Workshops also included Acting for French, an intensive course open to all students with a background in French, especially those interested in theatre. Charles Mayer (at right), a Montreal resident and actor who plays "Robert" alongside "Mireille" in the French in Action films used in MHC's French classes, ran the workshop over a period of five days.
Acting for French allowed French students to practice and strengthen their oral skills by engaging in roleplay, skits, and presentations with each other. The workshop appealed to students interested in theatre as well because of the emphasis on performance.
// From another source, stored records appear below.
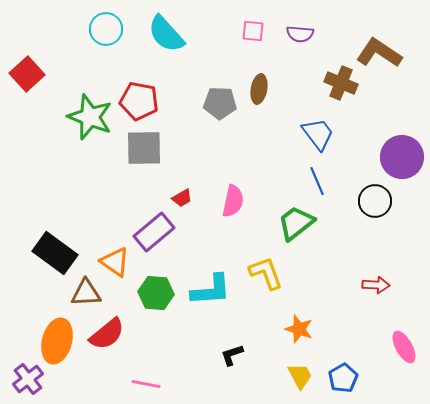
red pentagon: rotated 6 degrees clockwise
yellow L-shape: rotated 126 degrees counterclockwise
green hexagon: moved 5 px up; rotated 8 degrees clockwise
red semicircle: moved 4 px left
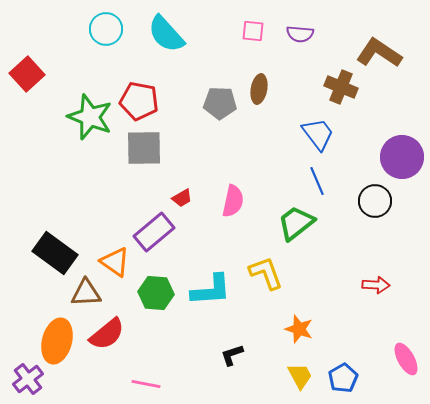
brown cross: moved 4 px down
pink ellipse: moved 2 px right, 12 px down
French language instructor Catherine Bloom and visiting lecturer Carolyn Shread both worked hard over the past year to create this opportunity. Having met Mayer at the 25th French in Action reunion at Yale, they followed him up on his offer to run a theatre workshop for French students at MHC and from the Five Colleges.
While collaboration among all participants is essential, Bloom also explained how she hoped the course would especially benefit French students.
"The work students do is individual, and this allowed each actor to develop a unique interpretation of their characters," she said.
Another workshop offered over Intersession, Money Matters! Creating a Strategy for Financial Success, offered valuable skills for managing finances to students as preparation for life after graduation. The course emphasized the importance of financial independence.
Facilitator Gail Holt, MHC's senior associate director of Student Financial Services, along with instructor Sean Capaloff-Jones from the UMass Five College Credit Union, provided participants with strategies for personal budget planning and protecting oneself from identity theft, along with teaching basic principles of investment.
Holt said she and her colleagues in Student Financial Services often speak with students about financial concerns and find that many young women have minimal knowledge when it comes to managing money. As a result, the department wanted to expand this critical knowledge by offering workshops such as Money Matters.
The Intersession course generated more interest in financial matters among the participants, which Holt believes "highlights a need among students as they achieve a well-rounded education at MHC."
"I hope students will feel more confident about their financial literacy and will be empowered with the tools to ensure a solid credit foundation," she said.